Bu da kiralık ev fiyatlarının fırlamasına sebep olmuş. Uçuk fiyatlara eski, bakımsız evler gösteriyor emlakçılar.
“Nasılsa talep çok, bir şekilde tutulur” diyor, olmayacak evlere olmayacak fiyatlar söylüyorlar.
Zaten ev kiralarını müteahhitler ödediği için, yıkılacak apartmandan çıkanlar biraz da üzerine kendileri koyuyor ve zorlanmadan karşılayabileceklerinden fazla kirası olan bir evde oturabiliyorlar.
Bu da elbette emlakçılara ve evini rayicinden kat kat fazla fiyata veren fırsatçıların işine yarıyor.
Uzun ve umutsuz bir ev arama sürecinin sonunda nihayet bir arkadaşımız, (o dönem yasaklı olan) Twitter üzerinden yaptığım “Ev arıyoruz eeeev” feryadına yanıt verdi ve kiralamayı düşündükleri evi önerdi.

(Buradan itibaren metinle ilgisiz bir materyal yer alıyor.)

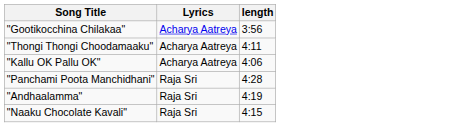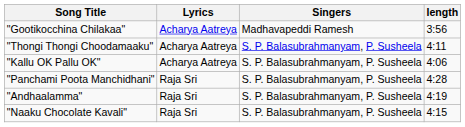+ column: Singers | Madhavapeddi Ramesh | S. P. Balasubrahmanyam, P. Susheela | S. P. Balasubrahmanyam, P. Susheela | S. P. Balasubrahmanyam, P. Susheela | S. P. Balasubrahmanyam, P. Susheela | S. P. Balasubrahmanyam, P. Susheela
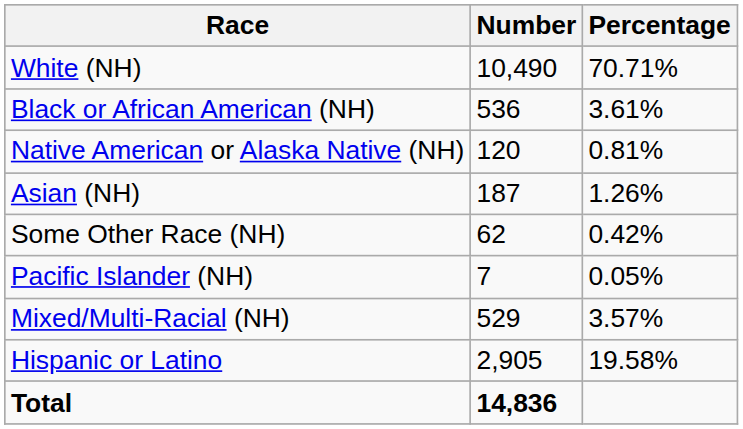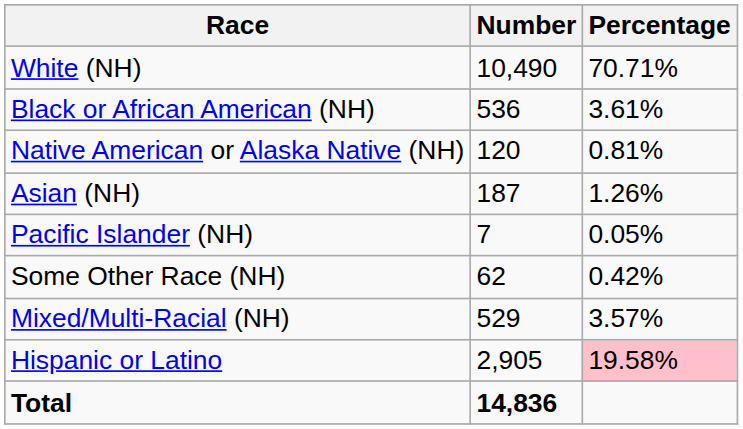rows swapped: Pacific Islander (NH) <-> Some Other Race (NH)
Hispanic or Latino | Percentage: no background -> pink background
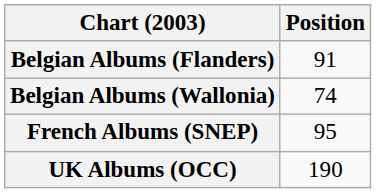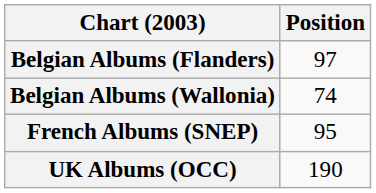Belgian Albums (Flanders) | Position: 91 -> 97
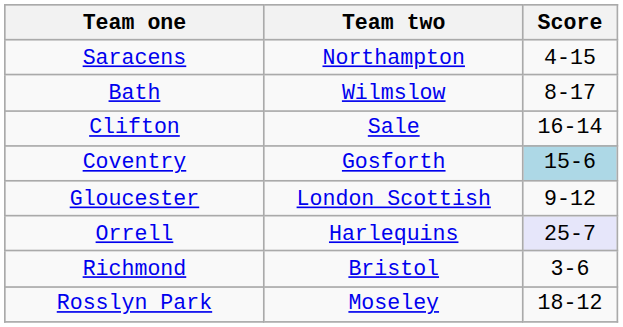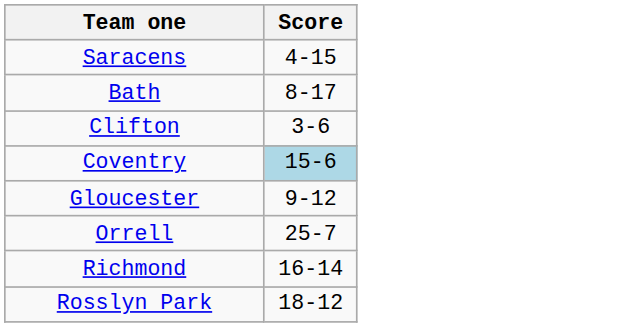- column: Team two | Northampton | Wilmslow | Sale | Gosforth | London Scottish | Harlequins | Bristol | Moseley
Clifton | Score: 16-14 -> 3-6
Orrell | Score: lavender background -> no background
Richmond | Score: 3-6 -> 16-14
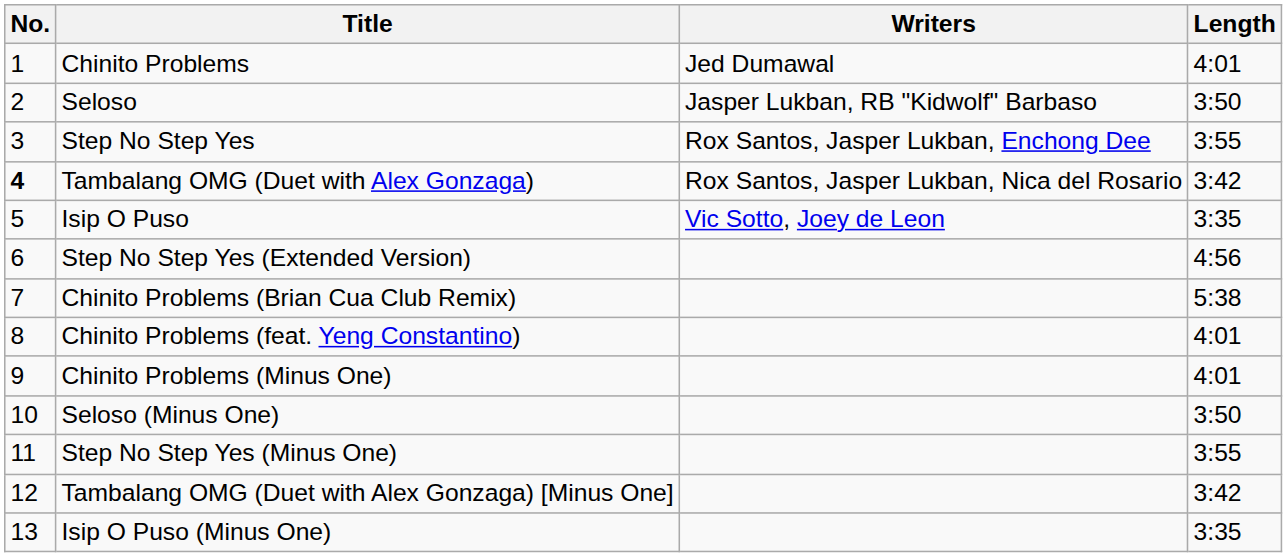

Valla bu Twitter vergi mergi vermediği için devletimiz pek sevmiyor ama temel bir ihtiyaç olan barınma ihtiyacımızı karşılamamıza yaradı.
Şu durumda “Çok yaşa sen Twitter” demeyeyim de ne diyeyim sevgili iletişim imkanları kısıtlanan ve rant yoksa her şeyin önüne engel koyan devletimin vatandaşı Habitus okuru?
Ha, bir de... Bugün benim doğum günüm. Yeni evimizde, “alkol” olduğu için fiyatı üzerine aşırı vergi bindirilmiş güzel bir kırmızı şarap açıp “Hoşgeldik” merasimi yapacak, bir yandan da yeni yaşımı kutlayacağız. Gündemden uzak kalıp nefes almak ne güzelmiş arkadaş!